═══ Selected text ═══

For a given pair (l, m), a solution exists for any value of the frequency ω_i, consisting of a mixture of ingoing and outgoing wave parts. Outgoing quasi-normal modes are defined by the discrete set of eigenfrequencies for which there are no incoming waves at infinity. These are the modes that will be excited in various astrophysical situations.

The main modes of pulsation that are known to exist in relativistic stars have been classified as follows (f₀ and τ₀ are typical frequencies and damping times of the most important modes in the nonrotating limit):

1.
Polar fluid modes are slowly damped modes analogous to the Newtonian fluid pulsations:
- f(undamental)-modes: surface modes due to the interface between the star and its surroundings (f₀∼2 kHz, τ₀<1 s),
- p(ressure)-modes: nearly radial (f₀>4 kHz, τ₀>1 s),
- g(ravity)-modes: nearly tangential, only exist in stars that are non-isentropic or that have a composition gradient or first order phase transition (f₀<500 Hz, τ₀>5 s).
2.
Axial and hybrid fluid modes:
- inertial modes: degenerate at zero frequency in nonrotating stars. In a rotating star, some inertial modes are generically unstable to the CFS instability; they have frequencies from zero to kHz and growth times inversely proportional to a high power of the star’s angular velocity. Hybrid inertial modes have both axial and polar parts even in the limit of no rotation.

═══

> _Set of tasks_
(a) In the passage on pulsation modes of relativistic stars, in which stars do g-modes exist?
(b) Pick up the passage on pulsation modes of relativistic stars after its final sentence and carry it further.

═══ Recorded data ═══

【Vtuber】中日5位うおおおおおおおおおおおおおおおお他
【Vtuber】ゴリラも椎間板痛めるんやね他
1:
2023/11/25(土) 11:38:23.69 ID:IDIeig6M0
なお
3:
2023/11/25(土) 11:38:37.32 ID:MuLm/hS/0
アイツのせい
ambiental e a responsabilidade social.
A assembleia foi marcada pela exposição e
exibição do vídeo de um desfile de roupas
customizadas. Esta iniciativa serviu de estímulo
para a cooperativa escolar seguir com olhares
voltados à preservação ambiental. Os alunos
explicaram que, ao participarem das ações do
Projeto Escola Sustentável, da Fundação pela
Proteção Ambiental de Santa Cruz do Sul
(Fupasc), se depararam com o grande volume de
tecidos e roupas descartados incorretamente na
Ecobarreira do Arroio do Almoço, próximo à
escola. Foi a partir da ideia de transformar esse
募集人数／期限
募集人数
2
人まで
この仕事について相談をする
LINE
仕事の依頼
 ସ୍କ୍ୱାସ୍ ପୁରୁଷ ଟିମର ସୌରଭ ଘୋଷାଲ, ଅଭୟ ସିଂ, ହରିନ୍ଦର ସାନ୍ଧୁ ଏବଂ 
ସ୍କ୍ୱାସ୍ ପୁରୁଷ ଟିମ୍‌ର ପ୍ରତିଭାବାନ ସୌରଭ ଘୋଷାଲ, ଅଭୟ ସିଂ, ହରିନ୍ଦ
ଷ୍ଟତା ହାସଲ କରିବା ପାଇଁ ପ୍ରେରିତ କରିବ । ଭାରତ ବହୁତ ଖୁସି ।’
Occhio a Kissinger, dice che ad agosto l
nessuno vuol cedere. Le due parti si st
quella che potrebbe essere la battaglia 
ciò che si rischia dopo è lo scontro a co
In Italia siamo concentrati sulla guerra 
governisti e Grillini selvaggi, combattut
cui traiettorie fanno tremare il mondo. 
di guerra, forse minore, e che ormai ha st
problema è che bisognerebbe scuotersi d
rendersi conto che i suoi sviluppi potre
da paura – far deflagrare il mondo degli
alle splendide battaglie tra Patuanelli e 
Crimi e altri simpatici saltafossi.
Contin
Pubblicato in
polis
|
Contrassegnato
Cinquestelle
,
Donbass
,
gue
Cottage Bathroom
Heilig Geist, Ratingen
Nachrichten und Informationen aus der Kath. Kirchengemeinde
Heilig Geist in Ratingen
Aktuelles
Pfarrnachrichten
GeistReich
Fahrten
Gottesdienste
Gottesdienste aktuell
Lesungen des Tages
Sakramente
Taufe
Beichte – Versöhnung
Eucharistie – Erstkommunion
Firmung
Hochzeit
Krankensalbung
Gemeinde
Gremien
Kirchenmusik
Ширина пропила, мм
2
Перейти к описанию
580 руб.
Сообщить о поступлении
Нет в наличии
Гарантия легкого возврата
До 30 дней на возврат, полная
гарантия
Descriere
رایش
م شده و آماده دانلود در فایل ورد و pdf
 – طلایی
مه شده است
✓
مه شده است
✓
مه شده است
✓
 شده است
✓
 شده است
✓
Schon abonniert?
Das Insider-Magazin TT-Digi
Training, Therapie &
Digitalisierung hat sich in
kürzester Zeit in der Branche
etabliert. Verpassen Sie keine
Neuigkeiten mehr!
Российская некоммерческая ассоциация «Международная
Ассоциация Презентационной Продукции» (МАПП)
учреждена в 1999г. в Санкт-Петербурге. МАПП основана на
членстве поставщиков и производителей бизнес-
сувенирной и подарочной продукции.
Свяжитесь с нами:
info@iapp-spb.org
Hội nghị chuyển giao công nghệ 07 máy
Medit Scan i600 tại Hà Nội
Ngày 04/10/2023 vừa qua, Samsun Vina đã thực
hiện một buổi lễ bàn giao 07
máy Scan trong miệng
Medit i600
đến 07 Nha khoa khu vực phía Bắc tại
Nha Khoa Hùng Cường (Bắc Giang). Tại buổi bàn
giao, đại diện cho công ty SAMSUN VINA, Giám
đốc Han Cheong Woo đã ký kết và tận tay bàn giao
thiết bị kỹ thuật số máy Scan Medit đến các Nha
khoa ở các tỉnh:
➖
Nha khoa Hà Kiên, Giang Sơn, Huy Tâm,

═══

> _Answers by task_
(a) Only in stars that are non-isentropic or that have a composition gradient or first-order phase transition.

(b)
- r(otation)-modes: a special case of inertial modes that reduce to the classical axial r-modes in the Newtonian limit. Generically unstable to the CFS instability with growth times as short as a few seconds at high rotation rates.
3.
Polar and axial spacetime modes:
- w(ave)-modes: Analogous to the quasi-normal modes of a black hole (very weak coupling to the fluid). High frequency, strongly damped modes (f₀>6 kHz, τ₀∼0:1 ms).

For a more detailed description of various types of oscillation modes, see [179, 178, 225, 56, 177].

3.2 Effect of rotation on quasi-normal modes

In a continuous sequence of rotating stars that includes a nonrotating member, a quasi-normal mode of index l is defined as the mode which, in the nonrotating limit, reduces to the quasi-normal mode of the same index l. Rotation has several effects on the modes of a corresponding nonrotating star:

1.

The degeneracy in the index m is removed and a nonrotating mode of index l is split into 2l + 1 different (l, m) modes.
2.

Prograde (m<0) modes are now different from retrograde (m>0) modes.
3.

A rotating “polar” l-mode consists of a sum of purely polar and purely axial terms [293], e.g. for l=m,
$$ P_l^{{\rm{rot}}} \sim \sum\limits_{l' = 0}^\infty {({P_{l + 2l'}} + {A_{l + 2l' \pm 1}}} ), $$

(51)
that is, rotation couples a polar l-term to an axial l±1 term (the coupling to the l+1 term is, however, strongly favoured over the coupling to the l−1 term [61]). Similarly, for a rotating “axial” mode with l=m,
$$ A_l^{{\rm{rot}}}\sim \sum\limits_{l' = 0}^\infty {({A_{l + 2l'}} + {P_{l + 2l' \pm 1}}} ). $$

(52)
4.

Frequencies and damping times are shifted. In general, frequencies (in the inertial frame) of prograde modes increase, while those of retrograde modes decrease with increasing rate of rotation.
5.

In rapidly rotating stars, apparent intersections between higher order modes of different l can occur. In such cases, the shape of the eigenfunction is used in the mode classification.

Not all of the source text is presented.